本文抜粋.
「書類をなくしました」──その瞬間に頭が真っ白になる
司法書士という職業柄、書類の扱いには神経を尖らせているつもりだった。だが、ある日「書類が見当たりません」と事務員に言われた瞬間、全身の血が引くような感覚に襲われた。目の前がグラついたような、時間が一瞬だけ止まったような。私はただ黙って立ち尽くし、机の上に視線を落とすしかなかった。書類をなくすというのは、ただのミスではない。信用を削る音が聞こえるようで、思考も行動も止まる。まさに“衝撃”だった。
あったはずの場所にない。ただそれだけで心が崩れる
封筒ごと、あの青いクリアファイルに入れて、左の引き出しにしまったはずだった。そう確信していた。だが、開けても、出てこない。机の上も棚の中も、トイレのドアまで無意味に開けてみたが、当然そこにもない。事務所という小さな空間の中で、突然“行方不明”になる紙一枚の存在感の大きさよ。些細なミスが、まるで人生そのものを否定されるような重さに変わるのだ。

提供データ.

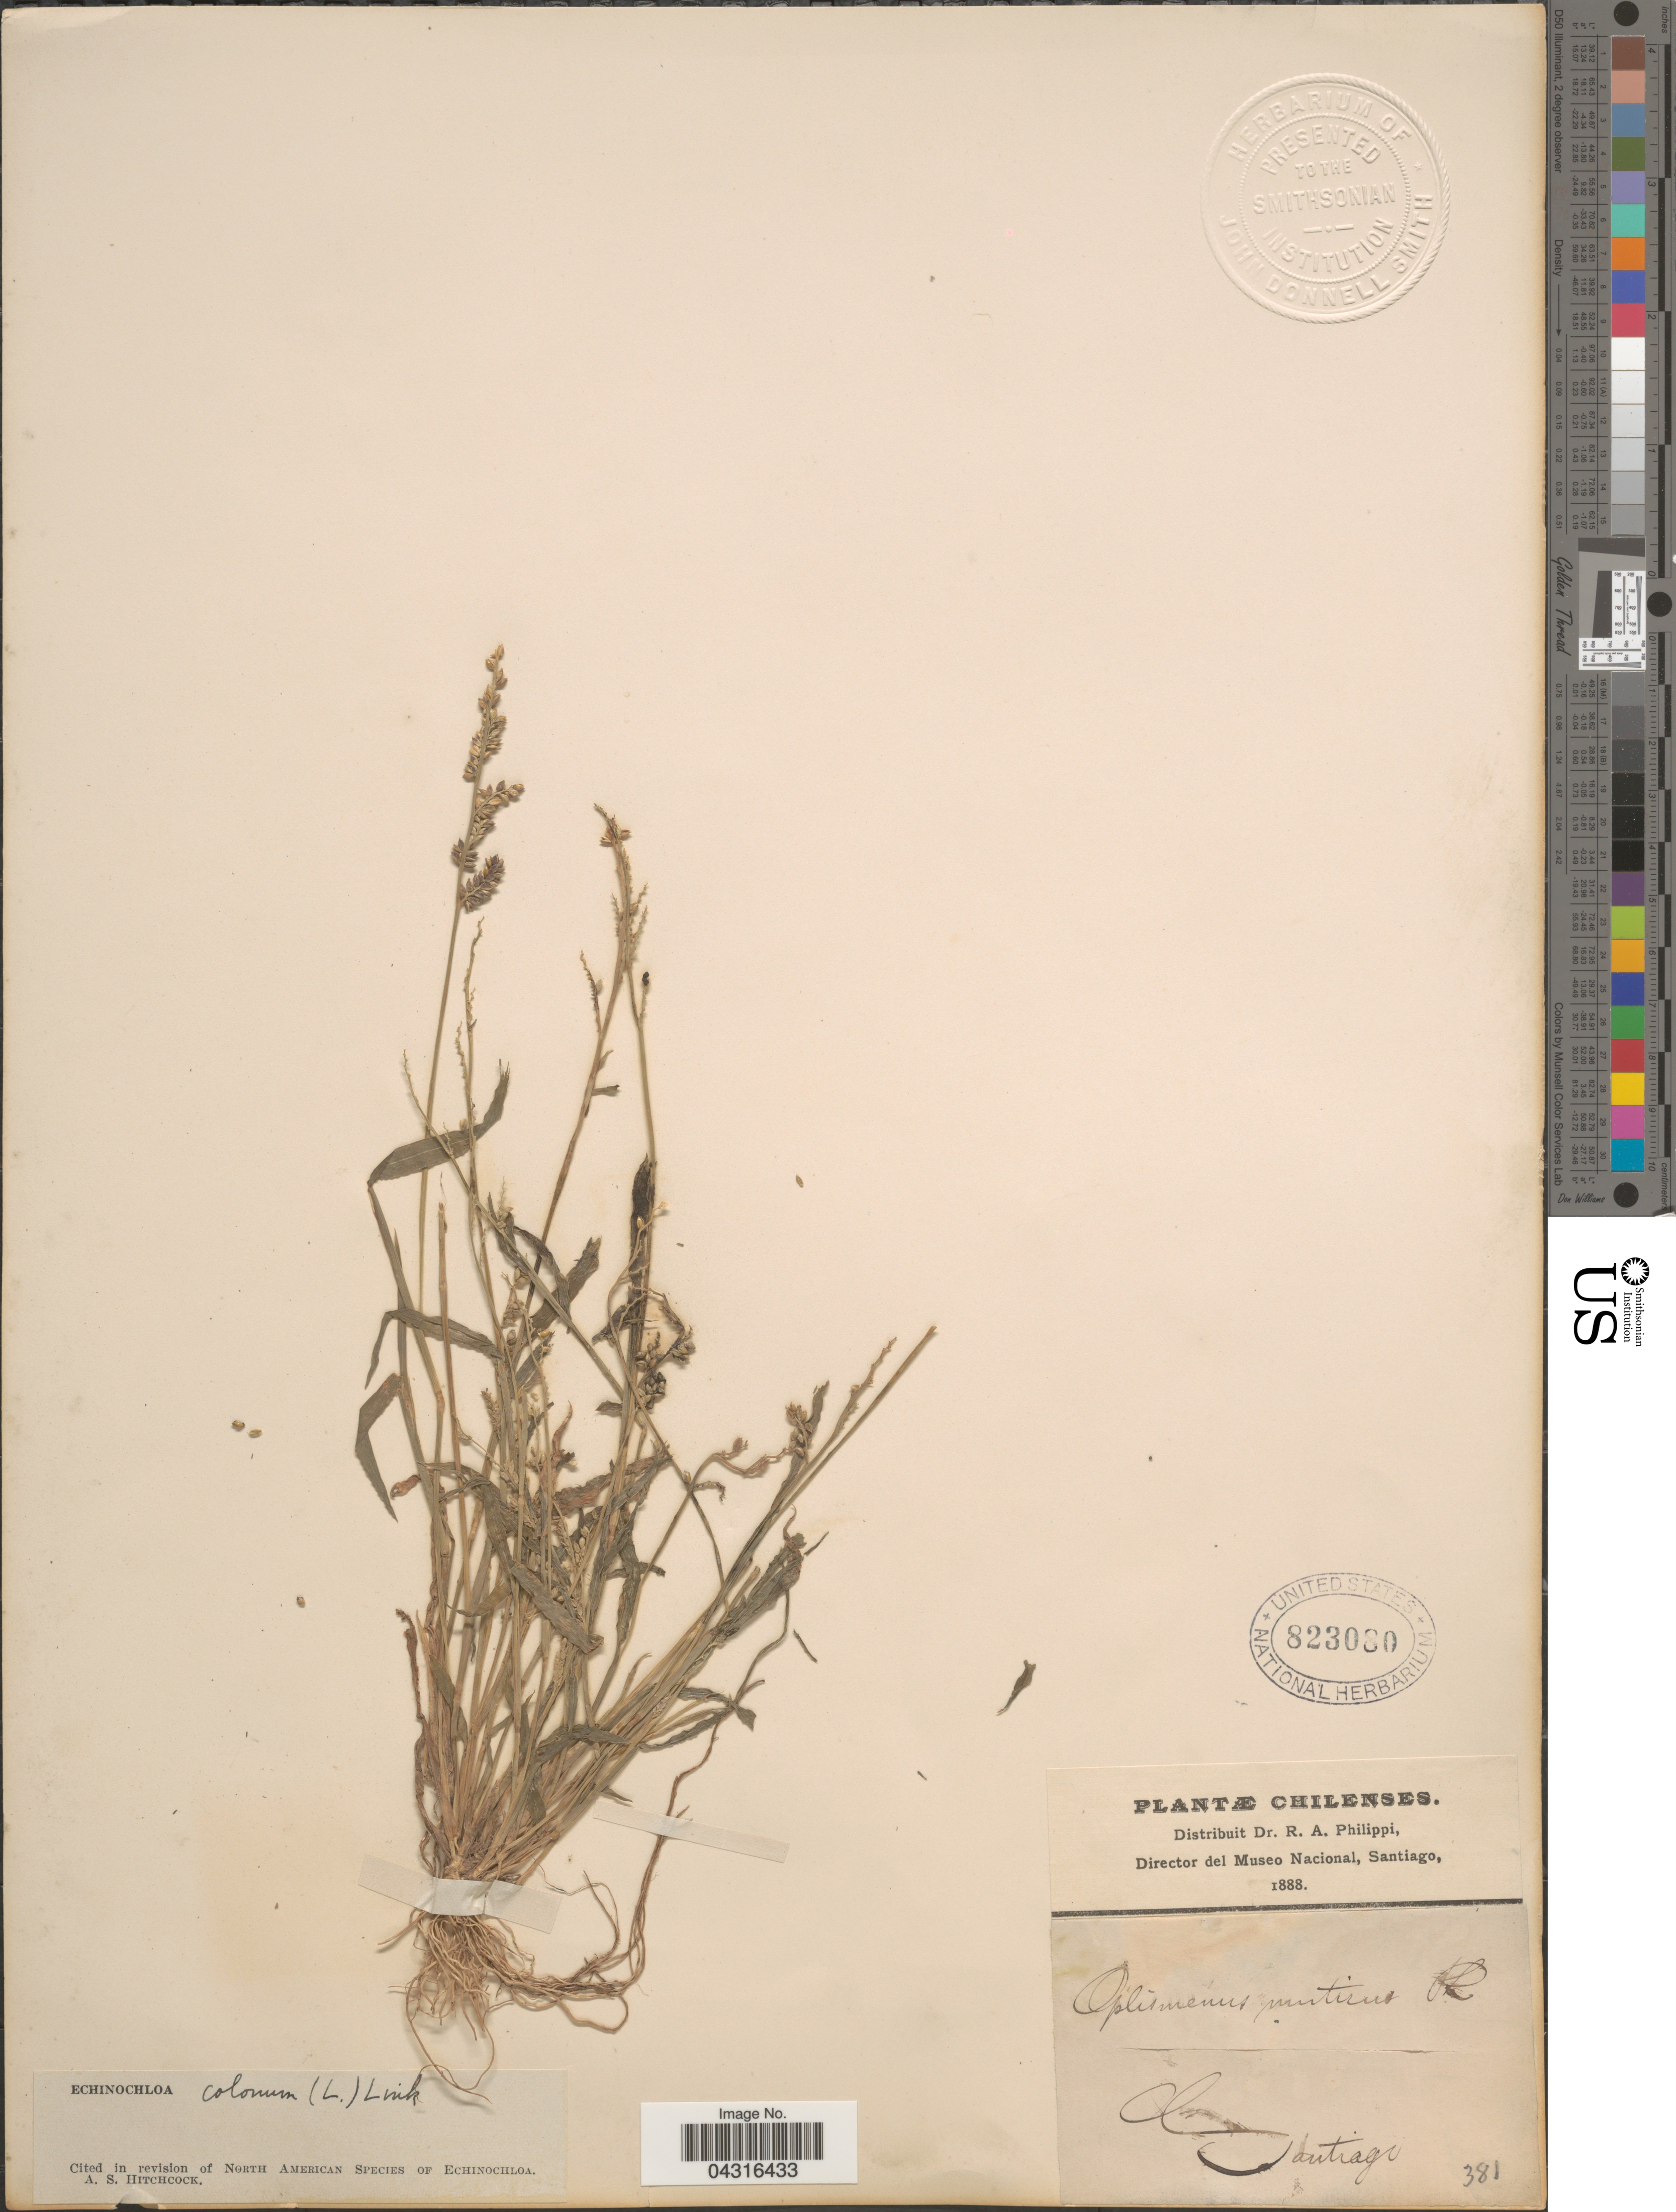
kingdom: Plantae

練習問題.
[1] 次の(a)〜(c)がそれぞれ本文の内容と合うかどうか、はい・いいえで答え、判断の決め手となる本文の語句をそのまま引用せよ。
(a) 書類が見当たらないと筆者に告げたのは事務員である。
(b) 筆者は書類を右の引き出しにしまったはずだと思っていた。
(c) 筆者は棚の中も探した。
[2] 本文をもとに、次の問いに答えよ。
(a) 筆者の職業は何か。
(b) 筆者は書類を何に入れたはずだったか。
(c) 書類をなくした場所として筆者が挙げている小さな空間はどこか。
[3] 本文から、「あったはずの場所にない。ただそれだけで心が崩れる」を含む語句で始まり「れるような重さに変わるのだ。」で終わる部分を、一字も変えずに抜き出せ。
上のデータはここでは使わない。

解答.
[1]
(a) はい 「「書類が見当たりません」と事務員に言われた」
(b) いいえ 「左の引き出しにしまったはずだった」
(c) はい 「机の上も棚の中も」

[2]
(a) 司法書士
(b) 封筒ごと青いクリアファイルに入れたはずだった。
(c) 事務所

[3]
あったはずの場所にない。ただそれだけで心が崩れる
封筒ごと、あの青いクリアファイルに入れて、左の引き出しにしまったはずだった。そう確信していた。だが、開けても、出てこない。机の上も棚の中も、トイレのドアまで無意味に開けてみたが、当然そこにもない。事務所という小さな空間の中で、突然“行方不明”になる紙一枚の存在感の大きさよ。些細なミスが、まるで人生そのものを否定されるような重さに変わるのだ。